Lawrence-Douglas County Public Health hits the road with new mobile clinic

photo by: Austin Hornbostel/Journal-World

Lawrence-Douglas County Public Health's mobile clinic hit the road this week for its first clinic operations around the county. Here, the unit is pictured in the Eudora Middle School parking lot Thursday evening, where the health department was hosting a COVID-19 vaccination clinic for children ages 6 months to 4 years old.

Lawrence-Douglas County Public Health has been able to take recent coronavirus vaccine clinics on the road, thanks to its new mobile clinic.

The mobile unit was purchased using Coronavirus Aid, Relief and Economic Security Act funds and is equipped with two small rooms on either side of its trailer. The unit made its official debut offering clinic operations in June as the health department rolled out COVID-19 vaccines for children ages 6 months to 4 years.

On Thursday, the mobile clinic was at Eudora Middle School for its third appearance of the week, following other clinics the previous two days at locations around Lawrence.

Eudora parent Monica Dittmer and her husband, Chris Berger, were at the clinic this past week so their 1-year-old daughter, Austyn Berger, could get her first dose of the COVID vaccine. Both parents work full-time “and then some,” Dittmer said, so having a resource like the mobile clinic available both right in their community and after regular business hours — in the case of Thursday’s clinic, from 4 to 7 p.m. — was convenient.

photo by: Austin Hornbostel/Journal-World

One-year-old Austyn Berger, pictured here being held by her mother, Monica Dittmer, was one of the patients who received a COVID-19 vaccine at the health department’s mobile clinic earlier this week in Eudora.

“Nobody has to miss work to be able to get a vaccine that’s important, right?” Dittmer said. “And it’s super easy when all you have to do is drive up, get in, get out, get your shot and go right back on home.”

The couple have four children, and Dittmer said the mobile clinic removed the hassle of planning a commute to Lawrence that the family previously had to consider when taking the older children to get the vaccine.

It’s also a resource with a lot of potential for when and where it could be deployed, Dittmer said. She said she’d like to see the mobile clinic used for other vaccines, like for flu shots or other immunizations required for children as they get older. She said it would also be a good tool for facilitating sports physicals ahead of the school year.

The health department has been asking all of its recent mobile clinic patients about their ideas on this front in the form of a survey, which is also available for anyone to complete online. Along with items like the immunizations Dittmer mentioned, services like sexually transmitted infection checks, birth control distribution and WIC services are all listed among more than a dozen options that people can indicate as an interest.

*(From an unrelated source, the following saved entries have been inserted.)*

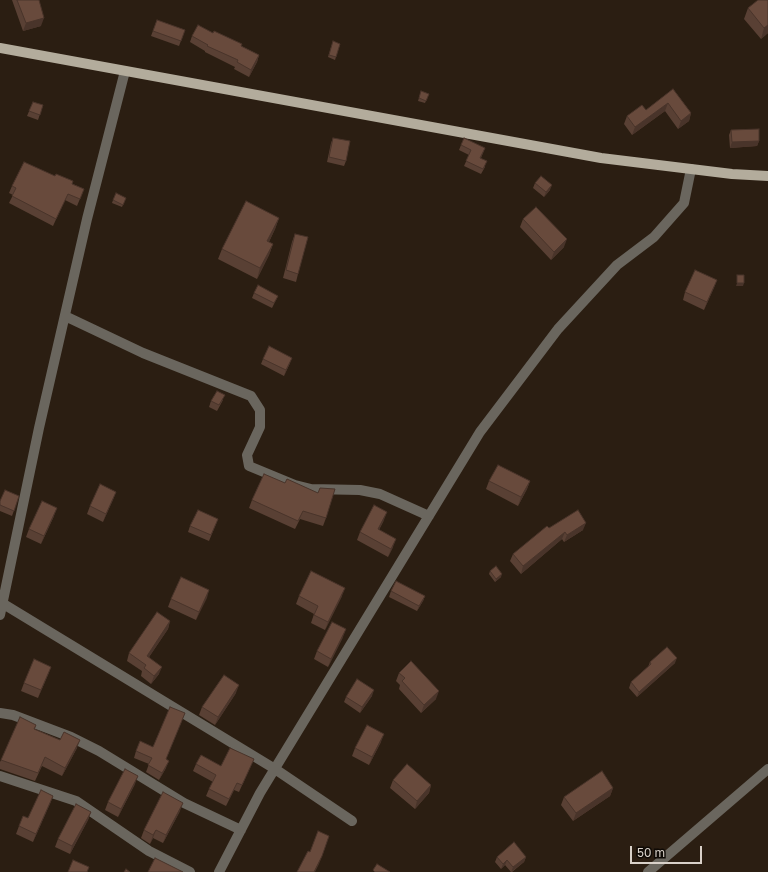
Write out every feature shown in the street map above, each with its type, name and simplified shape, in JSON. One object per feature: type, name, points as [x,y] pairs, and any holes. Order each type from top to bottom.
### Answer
[{"type":"main road","points":[[0,48],[601,158],[732,174],[768,176]]},
{"type":"street","points":[[0,615],[39,428],[87,220],[125,71]]},
{"type":"street","points":[[219,872],[260,793],[480,432],[558,329],[617,265],[654,237],[684,203],[691,169]]},
{"type":"street","points":[[65,316],[143,354],[251,396],[260,410],[260,427],[247,455],[249,466],[295,486],[311,489],[360,490],[380,494],[429,516]]},
{"type":"street","points":[[2,603],[275,770],[352,821]]},
{"type":"street","points":[[0,712],[13,715],[99,751],[184,803],[241,830]]},
{"type":"street","points":[[648,872],[768,769]]},
{"type":"street","points":[[0,776],[76,800],[149,851],[190,872]]},
{"type":"building","points":[[17,0],[39,0],[44,18],[26,23]]},
{"type":"building","points":[[758,0],[768,0],[768,25],[764,28],[748,8]]},
{"type":"building","points":[[157,20],[185,30],[181,41],[153,31]]},
{"type":"building","points":[[198,25],[213,33],[214,31],[242,44],[241,46],[259,55],[251,70],[237,62],[238,60],[207,46],[208,45],[192,36]]},
{"type":"building","points":[[333,41],[340,44],[336,57],[329,55]]},
{"type":"building","points":[[673,89],[691,113],[681,121],[668,103],[635,127],[627,116],[642,105],[646,110]]},
{"type":"building","points":[[421,91],[429,94],[426,101],[419,98]]},
{"type":"building","points":[[33,102],[43,105],[40,115],[29,111]]},
{"type":"building","points":[[759,129],[759,141],[732,142],[731,130]]},
{"type":"building","points":[[333,138],[350,141],[346,161],[329,157]]},
{"type":"building","points":[[464,138],[485,148],[480,158],[487,161],[483,169],[466,161],[471,150],[461,145]]},
{"type":"building","points":[[24,162],[55,176],[56,174],[73,181],[72,184],[84,189],[80,199],[68,194],[56,219],[12,196],[16,188],[12,186]]},
{"type":"building","points":[[541,176],[552,185],[546,192],[535,183]]},
{"type":"building","points":[[116,193],[126,198],[123,205],[113,200]]},
{"type":"building","points":[[246,201],[279,218],[267,241],[273,244],[260,268],[222,249]]},
{"type":"building","points":[[536,207],[567,239],[554,252],[523,219]]},
{"type":"building","points":[[295,234],[308,237],[298,274],[286,270]]},
{"type":"building","points":[[695,270],[717,280],[707,302],[685,292]]},
{"type":"building","points":[[737,275],[744,275],[744,283],[737,283]]},
{"type":"building","points":[[258,285],[278,296],[274,303],[254,293]]},
{"type":"building","points":[[269,346],[292,358],[286,370],[263,359]]},
{"type":"building","points":[[217,391],[225,395],[219,405],[211,401]]},
{"type":"building","points":[[498,465],[530,481],[521,497],[489,481]]},
{"type":"building","points":[[264,474],[285,483],[287,479],[318,493],[320,488],[335,489],[326,518],[303,511],[298,521],[252,500]]},
{"type":"building","points":[[100,484],[116,492],[106,514],[90,506]]},
{"type":"building","points":[[5,490],[19,496],[14,511],[0,505],[0,501]]},
{"type":"building","points":[[42,501],[57,508],[44,536],[29,529]]},
{"type":"building","points":[[374,505],[387,512],[378,529],[396,539],[391,549],[360,532]]},
{"type":"building","points":[[198,510],[218,519],[211,535],[190,526]]},
{"type":"building","points":[[578,510],[586,523],[567,535],[565,532],[523,566],[513,554],[547,526],[549,528]]},
{"type":"building","points":[[496,566],[502,574],[496,579],[490,571]]},
{"type":"building","points":[[311,571],[345,588],[328,622],[314,615],[318,606],[299,596]]},
{"type":"building","points":[[181,577],[209,590],[199,612],[171,599]]},
{"type":"building","points":[[396,581],[425,596],[419,606],[391,591]]},
{"type":"building","points":[[157,612],[170,621],[147,656],[162,667],[154,676],[144,668],[146,665],[129,653]]},
{"type":"building","points":[[332,622],[346,629],[331,659],[317,651]]},
{"type":"building","points":[[667,647],[677,658],[639,692],[631,682]]},
{"type":"building","points":[[34,659],[51,667],[41,690],[24,683]]},
{"type":"building","points":[[411,661],[439,691],[424,705],[402,681],[405,678],[399,673]]},
{"type":"building","points":[[224,675],[239,685],[218,717],[202,707]]},
{"type":"building","points":[[357,679],[374,690],[362,707],[346,697]]},
{"type":"building","points":[[170,707],[185,713],[166,759],[169,761],[162,773],[148,765],[152,758],[136,751],[140,741],[153,747]]},
{"type":"building","points":[[20,717],[36,725],[34,729],[60,740],[64,732],[80,740],[65,768],[45,757],[38,773],[1,760]]},
{"type":"building","points":[[367,725],[384,734],[372,757],[355,748]]},
{"type":"building","points":[[230,748],[254,759],[242,785],[237,783],[229,799],[209,789],[216,775],[196,764],[201,755],[221,766]]},
{"type":"building","points":[[407,764],[431,785],[417,801],[393,780]]},
{"type":"building","points":[[125,769],[138,776],[121,809],[108,802]]},
{"type":"building","points":[[602,771],[613,788],[576,813],[564,797]]},
{"type":"building","points":[[41,790],[53,796],[36,834],[19,826],[23,816],[28,818]]},
{"type":"building","points":[[163,792],[183,803],[166,835],[156,830],[153,835],[144,830]]},
{"type":"building","points":[[76,804],[91,812],[72,846],[58,839]]},
{"type":"building","points":[[318,831],[329,836],[322,856],[314,872],[297,872],[308,851],[310,852]]},
{"type":"building","points":[[514,842],[526,857],[513,867],[507,860],[503,864],[497,857]]},
{"type":"building","points":[[155,858],[183,872],[148,872]]},
{"type":"building","points":[[73,860],[89,867],[87,872],[68,872]]},
{"type":"building","points":[[377,864],[390,872],[375,872],[373,870]]}]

“We’re trying to make it community-driven,” said Charlie Bryan, business systems analyst and lead COVID vaccination planner with the health department. “If people tell us, ‘Hey, we want this,’ then we’ll try to see if we can make it work.”

photo by: Austin Hornbostel/Journal-World

Inside the mobile clinic, there are two examination spaces on either side that allow physicians to see multiple patients at once during events like the past week’s mobile COVID-19 vaccination clinics.

Bryan said the clinic has been well-received so far, with the first of the three mobile vaccine clinics this past week drawing more than 150 people.

Registration counts for the coming week — when mobile clinics are scheduled for Tuesday in Baldwin City, Wednesday at Prairie Park Elementary School, and Thursday in Lecompton — are a bit more modest, however, and Bryan said the health department is still working to get the word out. In the event that not enough people register to justify using the mobile clinic, Bryan said the health department would simply shift to a different clinic format.

“Our hope really is to build better connections throughout the whole county, the COVID clinics being one way,” Bryan said. “But also long-term, we want to figure out what’s the best way to further serve everybody in Douglas County. I think access is our main goal.”

Bryan added that the health department’s mission is to advance health for all, and the mobile clinic is an important tool in addressing inequities in health care access throughout the county. That’s a sentiment the health department’s director, Dan Partridge, echoed in a comment to the Journal-World Friday afternoon.

“Health equity and reducing barriers to good health are essential elements of our mission,” Partridge said. “Our mobile medical unit and the ability to take our services to the community is one of the ways we demonstrate our commitment to advancing health for all.”